Wednesday, February 9, 2011

Snowed In

At 4:30 in the morning it can be difficult to understand what is happening.  Even the lack of a sound at this time of night is enough to set a person's nerves on fire.  So when the fan we run for white noise suddenly whirred to a halt, we shot awake the same as if someone were being murdered in the next room.

The truly frightening part about losing power is that you don't initially know why you lost it.  We got our answer soon enough.  During the dig under the bed for flashlights we heard it - a cracking so loud it was like God ripped open the sky over our house.  But it wasn't thunder in December, and what followed next was not the expected rumbling roar of the air masses bumping into one another as they roll across the county.  It was a slicing and tearing and crashing that most people go their entire lives without hearing - the sound of wizened trees tumbling to their death as they succumb to the powers of ice and snow.


Running to the window we caught the last moments of the fall as the tree grabbed hold of the second string of electrical wires.  Here is where we discovered that, in the moments prior to our waking, the lamppost had cracked in half and was swaying on its cables like a broken arm hanging by a tendon.
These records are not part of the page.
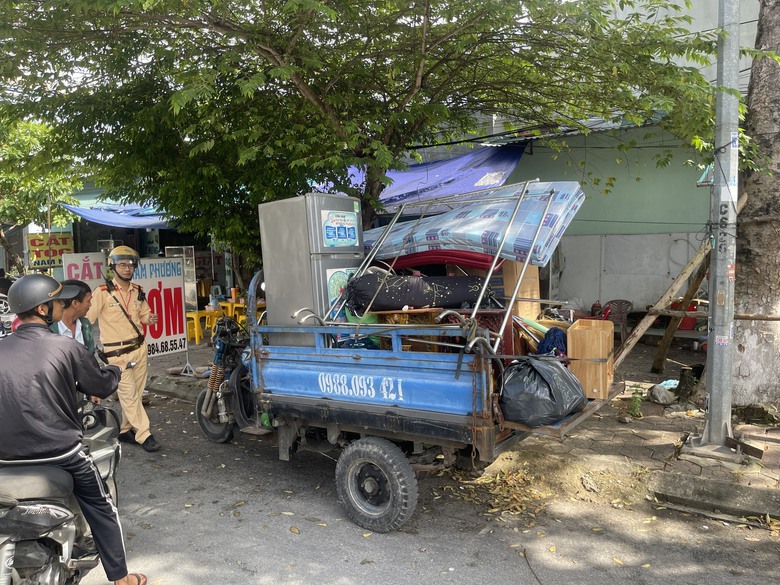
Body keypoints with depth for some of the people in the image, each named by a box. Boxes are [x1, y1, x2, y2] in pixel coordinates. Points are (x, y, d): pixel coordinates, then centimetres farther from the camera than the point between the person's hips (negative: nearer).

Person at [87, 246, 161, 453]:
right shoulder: (102, 292, -10)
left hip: (139, 348, 6)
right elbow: (87, 319, -10)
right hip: (117, 353, -6)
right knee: (128, 394, -6)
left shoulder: (138, 292, 8)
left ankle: (125, 430, 25)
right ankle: (144, 435, -2)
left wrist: (149, 319, -3)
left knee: (136, 394, 11)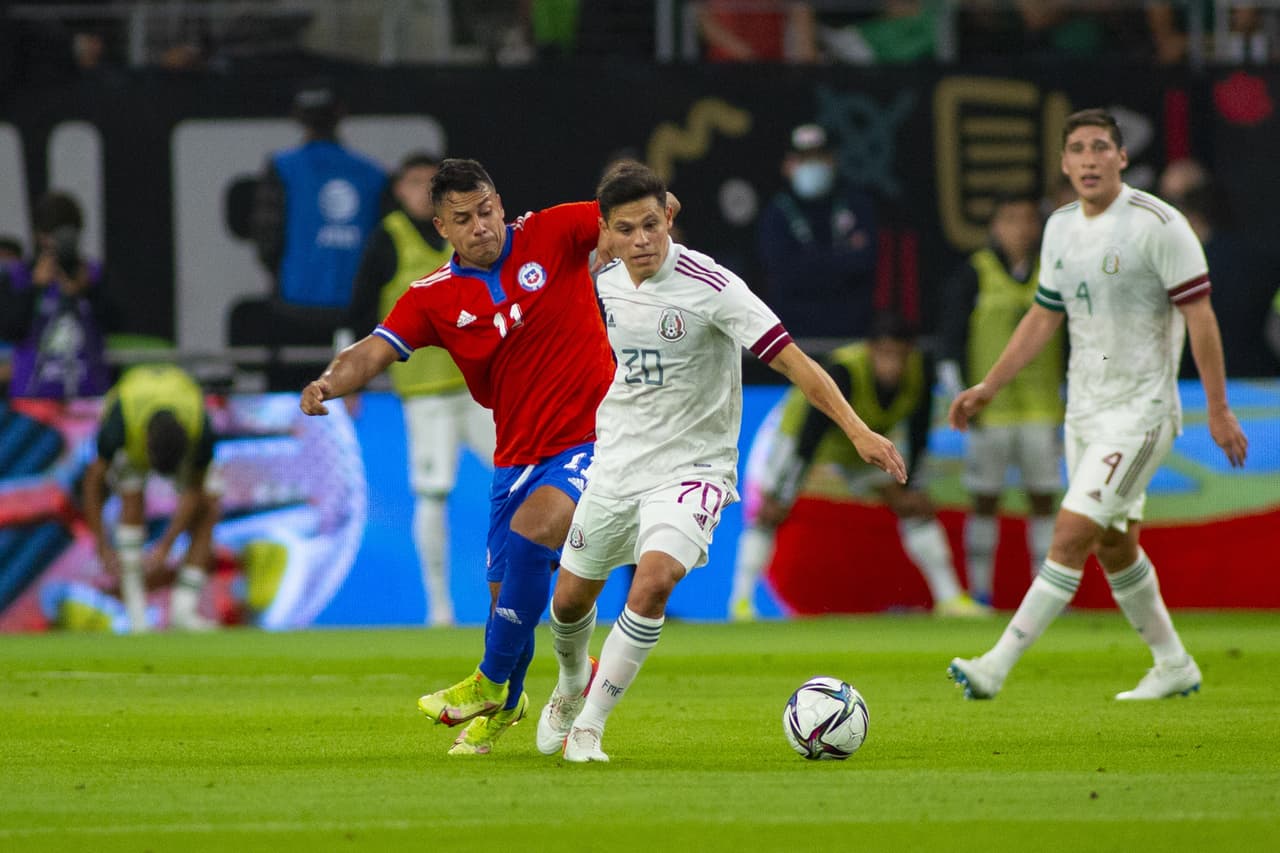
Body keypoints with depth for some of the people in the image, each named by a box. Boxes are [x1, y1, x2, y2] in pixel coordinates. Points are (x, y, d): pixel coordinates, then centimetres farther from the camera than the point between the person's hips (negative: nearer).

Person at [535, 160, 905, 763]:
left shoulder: (709, 286, -19)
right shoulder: (604, 286, -3)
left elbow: (790, 359, -21)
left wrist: (857, 431, -27)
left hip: (691, 468, -5)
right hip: (615, 464, 5)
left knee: (653, 582, -27)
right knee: (570, 598, 13)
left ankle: (588, 725, -15)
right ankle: (571, 687, 47)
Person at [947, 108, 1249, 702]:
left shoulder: (1158, 225, -14)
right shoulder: (1061, 228, 8)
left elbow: (1199, 314, -12)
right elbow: (1043, 316, 18)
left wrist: (1218, 410, -13)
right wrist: (990, 386, 15)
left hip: (1140, 408, -8)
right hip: (1084, 407, 8)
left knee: (1072, 532, -14)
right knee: (1113, 544, 13)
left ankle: (996, 667, -17)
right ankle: (1174, 666, 27)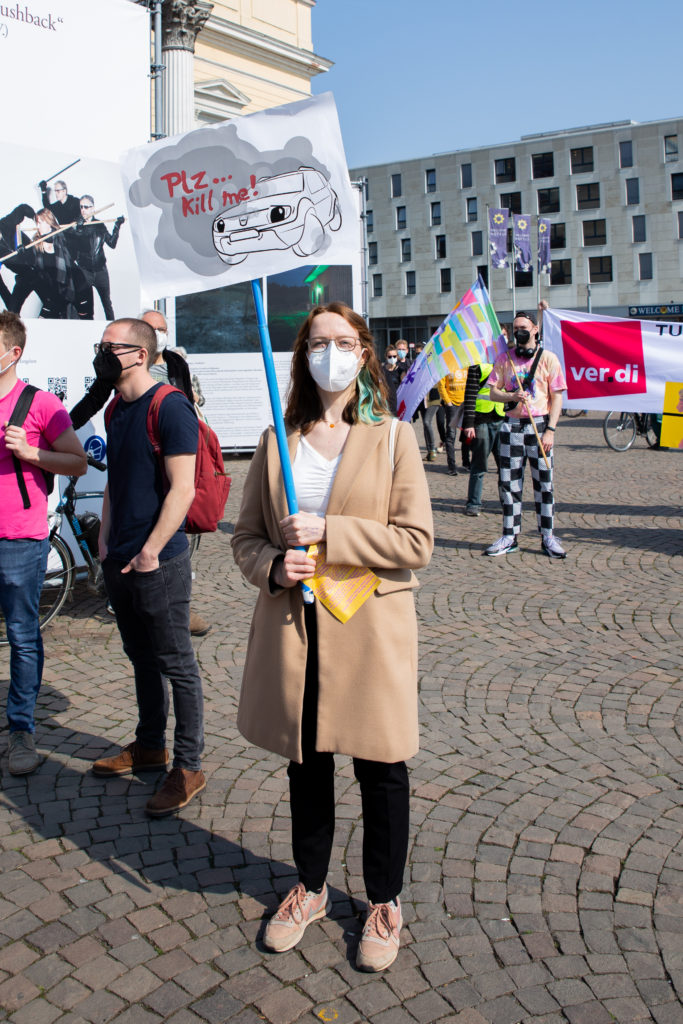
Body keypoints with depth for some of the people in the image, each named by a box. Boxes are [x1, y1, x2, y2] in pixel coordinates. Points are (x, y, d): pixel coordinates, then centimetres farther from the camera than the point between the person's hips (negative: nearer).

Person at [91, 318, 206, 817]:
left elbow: (182, 489, -18)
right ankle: (149, 746, 35)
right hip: (119, 561, 8)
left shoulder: (170, 407, -14)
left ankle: (189, 767, 14)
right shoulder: (116, 409, 12)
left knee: (176, 665, 2)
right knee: (142, 658, 20)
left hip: (159, 563, -8)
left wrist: (150, 552, -17)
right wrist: (106, 542, 12)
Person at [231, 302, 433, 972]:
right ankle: (310, 889, 40)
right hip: (292, 627, 3)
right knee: (305, 763, 17)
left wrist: (329, 533, -17)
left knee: (380, 768, 10)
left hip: (371, 628, -2)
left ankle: (384, 902, 33)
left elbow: (416, 541, -11)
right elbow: (246, 534, 9)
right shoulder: (277, 441, 4)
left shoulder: (392, 437, -4)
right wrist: (274, 566, -13)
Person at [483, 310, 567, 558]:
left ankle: (547, 537, 8)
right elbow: (493, 393, 7)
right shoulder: (504, 359, 9)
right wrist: (513, 396, -14)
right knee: (508, 482, 3)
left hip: (539, 424, -2)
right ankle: (509, 537, 11)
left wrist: (550, 430, -10)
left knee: (543, 482, 0)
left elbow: (557, 397, -1)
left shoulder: (548, 358, 2)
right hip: (511, 425, 2)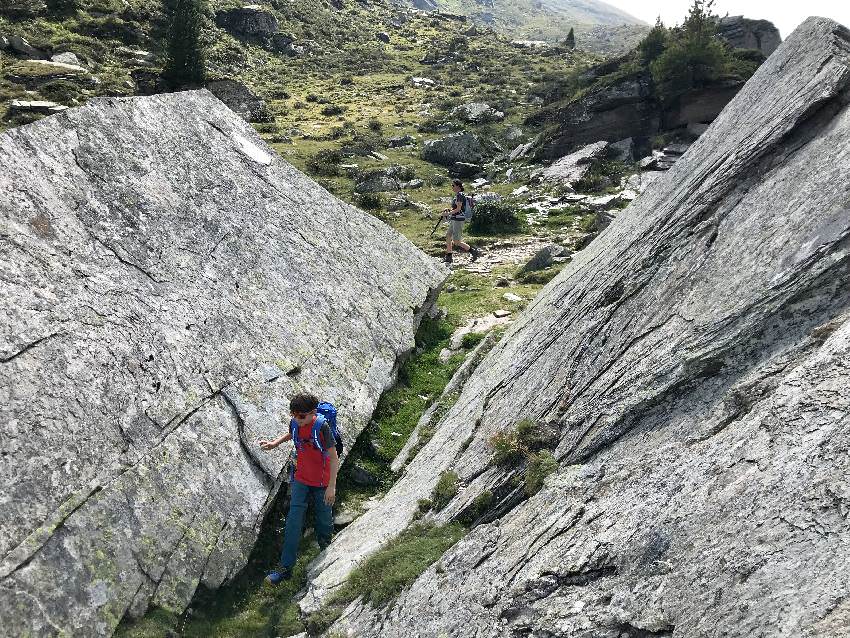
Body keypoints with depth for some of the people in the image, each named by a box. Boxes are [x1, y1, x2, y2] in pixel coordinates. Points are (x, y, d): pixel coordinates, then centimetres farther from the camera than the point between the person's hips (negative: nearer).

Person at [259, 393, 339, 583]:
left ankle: (325, 551, 44)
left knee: (324, 519, 14)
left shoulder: (322, 427, -26)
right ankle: (285, 568, 5)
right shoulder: (295, 423, -10)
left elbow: (334, 458, -20)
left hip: (322, 483, -4)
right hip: (301, 480, 4)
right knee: (293, 523, -1)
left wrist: (331, 487, -19)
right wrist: (274, 443, 4)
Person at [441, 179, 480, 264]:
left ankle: (474, 251, 1)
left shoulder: (460, 195, -17)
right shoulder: (457, 195, 13)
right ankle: (448, 257, 17)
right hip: (454, 220, 10)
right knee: (448, 236, 12)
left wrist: (448, 213, -13)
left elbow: (458, 209, -20)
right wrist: (449, 209, 8)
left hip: (458, 220, -10)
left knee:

Snow alone can be an overtly suffocating thing.  Piles up to the windows, branches weighted and full, cold that permeates the marrow.  But ice is a powerful entity in a clandestine sort of way.  It can seep in where it isn't wanted, expand vulnerabilities, break things apart, and destroy - and that is exactly what it did while we had been sleeping.


The house quickly lost heat as the furnace could no longer run.  We were sure that incident was localized, and we figured to have power again soon.  Yet, as the morning grew on, and the icy snow-mix continued to dump from the sky, we began to worry.

Buried under many blankets next to the tiny hearth, we struggled to keep warm.  The thermostat read 52 degrees Fahrenheit and it was falling.  Our little fireplace was not designed to warm the entire house, and it certainly let us know this fact.  Only two hours after kindling the blaze as high as it would go, the glass door shattered.  Nature loves a good laugh and merely seconds after this fireplace tragedy we heard a now familiar sound as a second tree came crashing down, this time in the backyard, roots and all.  I suppose we were lucky that it fell only a few paces from our garage, and not on top of our cars.

This type of rare situation is when a person learns about how much the human body and mind can withstand.  For five days the ice continued to fall.  For five days we huddled under blankets to keep warm, listened to the transistor radio, and prayed that the pipes wouldn't freeze.  For five days we ate peanut butter sandwiches because it was the only thing we had that didn't require the refrigerator or stove.  For five days trees all around our property and community fell to their deaths, reminding us that we were not alone in our suffering.

And on the fifth night, when the electric company truck arrived at last, we could say without hyperbole that we must now understand how Edison felt when his light finally turned on.

1 comment:

  1. We're all at the mercy of nature. I guess you see it more quickly when there are lots of trees around.